Problem to solve: Write out the complete data exactly as written.

Data for analysis:
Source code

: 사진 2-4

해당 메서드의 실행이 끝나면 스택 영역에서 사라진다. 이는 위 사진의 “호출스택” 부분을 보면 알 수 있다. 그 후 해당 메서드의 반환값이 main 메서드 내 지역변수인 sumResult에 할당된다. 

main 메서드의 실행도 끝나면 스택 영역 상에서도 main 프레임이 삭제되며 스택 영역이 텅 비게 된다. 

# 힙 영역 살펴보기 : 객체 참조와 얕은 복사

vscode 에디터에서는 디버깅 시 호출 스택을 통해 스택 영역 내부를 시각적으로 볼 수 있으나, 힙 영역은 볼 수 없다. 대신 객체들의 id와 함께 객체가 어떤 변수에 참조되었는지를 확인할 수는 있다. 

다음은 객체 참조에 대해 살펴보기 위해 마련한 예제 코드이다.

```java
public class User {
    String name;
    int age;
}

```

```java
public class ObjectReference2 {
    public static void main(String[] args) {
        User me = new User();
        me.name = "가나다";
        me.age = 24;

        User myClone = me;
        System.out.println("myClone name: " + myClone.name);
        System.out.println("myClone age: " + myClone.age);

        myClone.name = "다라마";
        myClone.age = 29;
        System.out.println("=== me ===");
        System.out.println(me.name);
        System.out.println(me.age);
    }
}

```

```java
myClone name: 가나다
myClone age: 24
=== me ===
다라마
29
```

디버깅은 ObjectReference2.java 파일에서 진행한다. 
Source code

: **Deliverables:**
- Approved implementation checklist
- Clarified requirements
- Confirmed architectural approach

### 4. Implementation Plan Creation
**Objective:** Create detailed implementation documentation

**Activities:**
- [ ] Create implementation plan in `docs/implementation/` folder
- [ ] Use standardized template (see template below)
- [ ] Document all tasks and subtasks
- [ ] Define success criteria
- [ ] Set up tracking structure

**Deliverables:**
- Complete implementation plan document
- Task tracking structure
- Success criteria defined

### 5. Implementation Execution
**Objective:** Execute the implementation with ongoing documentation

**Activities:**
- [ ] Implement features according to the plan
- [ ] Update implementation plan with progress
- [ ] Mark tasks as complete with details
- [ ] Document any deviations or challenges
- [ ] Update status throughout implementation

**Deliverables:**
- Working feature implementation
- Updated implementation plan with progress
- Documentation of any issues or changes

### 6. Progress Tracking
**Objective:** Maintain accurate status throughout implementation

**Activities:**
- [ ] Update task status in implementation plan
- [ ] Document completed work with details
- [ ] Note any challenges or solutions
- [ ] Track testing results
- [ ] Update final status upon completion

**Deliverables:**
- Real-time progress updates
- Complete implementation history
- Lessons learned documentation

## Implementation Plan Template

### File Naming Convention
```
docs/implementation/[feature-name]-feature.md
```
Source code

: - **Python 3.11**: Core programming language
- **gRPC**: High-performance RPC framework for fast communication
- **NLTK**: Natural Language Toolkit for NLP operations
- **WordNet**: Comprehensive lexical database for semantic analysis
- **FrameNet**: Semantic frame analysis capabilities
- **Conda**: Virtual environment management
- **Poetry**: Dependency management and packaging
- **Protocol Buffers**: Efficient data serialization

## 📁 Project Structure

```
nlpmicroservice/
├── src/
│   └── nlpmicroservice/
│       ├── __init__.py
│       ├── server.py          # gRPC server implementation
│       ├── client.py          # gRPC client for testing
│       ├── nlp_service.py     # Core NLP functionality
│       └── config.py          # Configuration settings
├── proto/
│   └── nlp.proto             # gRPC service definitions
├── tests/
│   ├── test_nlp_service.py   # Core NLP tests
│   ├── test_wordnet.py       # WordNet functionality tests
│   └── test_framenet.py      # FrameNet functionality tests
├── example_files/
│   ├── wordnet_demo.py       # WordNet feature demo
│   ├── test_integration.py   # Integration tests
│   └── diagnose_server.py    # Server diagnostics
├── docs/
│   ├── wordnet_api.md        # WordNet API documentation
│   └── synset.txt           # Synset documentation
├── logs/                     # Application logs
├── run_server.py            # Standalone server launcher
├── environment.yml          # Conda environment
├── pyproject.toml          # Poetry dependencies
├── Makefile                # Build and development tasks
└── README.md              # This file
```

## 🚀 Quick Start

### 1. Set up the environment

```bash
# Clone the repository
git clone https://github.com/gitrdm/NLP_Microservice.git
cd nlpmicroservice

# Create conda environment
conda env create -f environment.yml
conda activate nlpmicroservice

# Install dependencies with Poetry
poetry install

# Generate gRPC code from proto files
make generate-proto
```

Task solution:
Source code

: 사진 2-4

해당 메서드의 실행이 끝나면 스택 영역에서 사라진다. 이는 위 사진의 “호출스택” 부분을 보면 알 수 있다. 그 후 해당 메서드의 반환값이 main 메서드 내 지역변수인 sumResult에 할당된다. 

main 메서드의 실행도 끝나면 스택 영역 상에서도 main 프레임이 삭제되며 스택 영역이 텅 비게 된다. 

# 힙 영역 살펴보기 : 객체 참조와 얕은 복사

vscode 에디터에서는 디버깅 시 호출 스택을 통해 스택 영역 내부를 시각적으로 볼 수 있으나, 힙 영역은 볼 수 없다. 대신 객체들의 id와 함께 객체가 어떤 변수에 참조되었는지를 확인할 수는 있다. 

다음은 객체 참조에 대해 살펴보기 위해 마련한 예제 코드이다.

```java
public class User {
    String name;
    int age;
}

```

```java
public class ObjectReference2 {
    public static void main(String[] args) {
        User me = new User();
        me.name = "가나다";
        me.age = 24;

        User myClone = me;
        System.out.println("myClone name: " + myClone.name);
        System.out.println("myClone age: " + myClone.age);

        myClone.name = "다라마";
        myClone.age = 29;
        System.out.println("=== me ===");
        System.out.println(me.name);
        System.out.println(me.age);
    }
}

```

```java
myClone name: 가나다
myClone age: 24
=== me ===
다라마
29
```

디버깅은 ObjectReference2.java 파일에서 진행한다. 
Source code

: **Deliverables:**
- Approved implementation checklist
- Clarified requirements
- Confirmed architectural approach

### 4. Implementation Plan Creation
**Objective:** Create detailed implementation documentation

**Activities:**
- [ ] Create implementation plan in `docs/implementation/` folder
- [ ] Use standardized template (see template below)
- [ ] Document all tasks and subtasks
- [ ] Define success criteria
- [ ] Set up tracking structure

**Deliverables:**
- Complete implementation plan document
- Task tracking structure
- Success criteria defined

### 5. Implementation Execution
**Objective:** Execute the implementation with ongoing documentation

**Activities:**
- [ ] Implement features according to the plan
- [ ] Update implementation plan with progress
- [ ] Mark tasks as complete with details
- [ ] Document any deviations or challenges
- [ ] Update status throughout implementation

**Deliverables:**
- Working feature implementation
- Updated implementation plan with progress
- Documentation of any issues or changes

### 6. Progress Tracking
**Objective:** Maintain accurate status throughout implementation

**Activities:**
- [ ] Update task status in implementation plan
- [ ] Document completed work with details
- [ ] Note any challenges or solutions
- [ ] Track testing results
- [ ] Update final status upon completion

**Deliverables:**
- Real-time progress updates
- Complete implementation history
- Lessons learned documentation

## Implementation Plan Template

### File Naming Convention
```
docs/implementation/[feature-name]-feature.md
```
Source code

: - **Python 3.11**: Core programming language
- **gRPC**: High-performance RPC framework for fast communication
- **NLTK**: Natural Language Toolkit for NLP operations
- **WordNet**: Comprehensive lexical database for semantic analysis
- **FrameNet**: Semantic frame analysis capabilities
- **Conda**: Virtual environment management
- **Poetry**: Dependency management and packaging
- **Protocol Buffers**: Efficient data serialization

## 📁 Project Structure

```
nlpmicroservice/
├── src/
│   └── nlpmicroservice/
│       ├── __init__.py
│       ├── server.py          # gRPC server implementation
│       ├── client.py          # gRPC client for testing
│       ├── nlp_service.py     # Core NLP functionality
│       └── config.py          # Configuration settings
├── proto/
│   └── nlp.proto             # gRPC service definitions
├── tests/
│   ├── test_nlp_service.py   # Core NLP tests
│   ├── test_wordnet.py       # WordNet functionality tests
│   └── test_framenet.py      # FrameNet functionality tests
├── example_files/
│   ├── wordnet_demo.py       # WordNet feature demo
│   ├── test_integration.py   # Integration tests
│   └── diagnose_server.py    # Server diagnostics
├── docs/
│   ├── wordnet_api.md        # WordNet API documentation
│   └── synset.txt           # Synset documentation
├── logs/                     # Application logs
├── run_server.py            # Standalone server launcher
├── environment.yml          # Conda environment
├── pyproject.toml          # Poetry dependencies
├── Makefile                # Build and development tasks
└── README.md              # This file
```

## 🚀 Quick Start

### 1. Set up the environment

```bash
# Clone the repository
git clone https://github.com/gitrdm/NLP_Microservice.git
cd nlpmicroservice

# Create conda environment
conda env create -f environment.yml
conda activate nlpmicroservice

# Install dependencies with Poetry
poetry install

# Generate gRPC code from proto files
make generate-proto
```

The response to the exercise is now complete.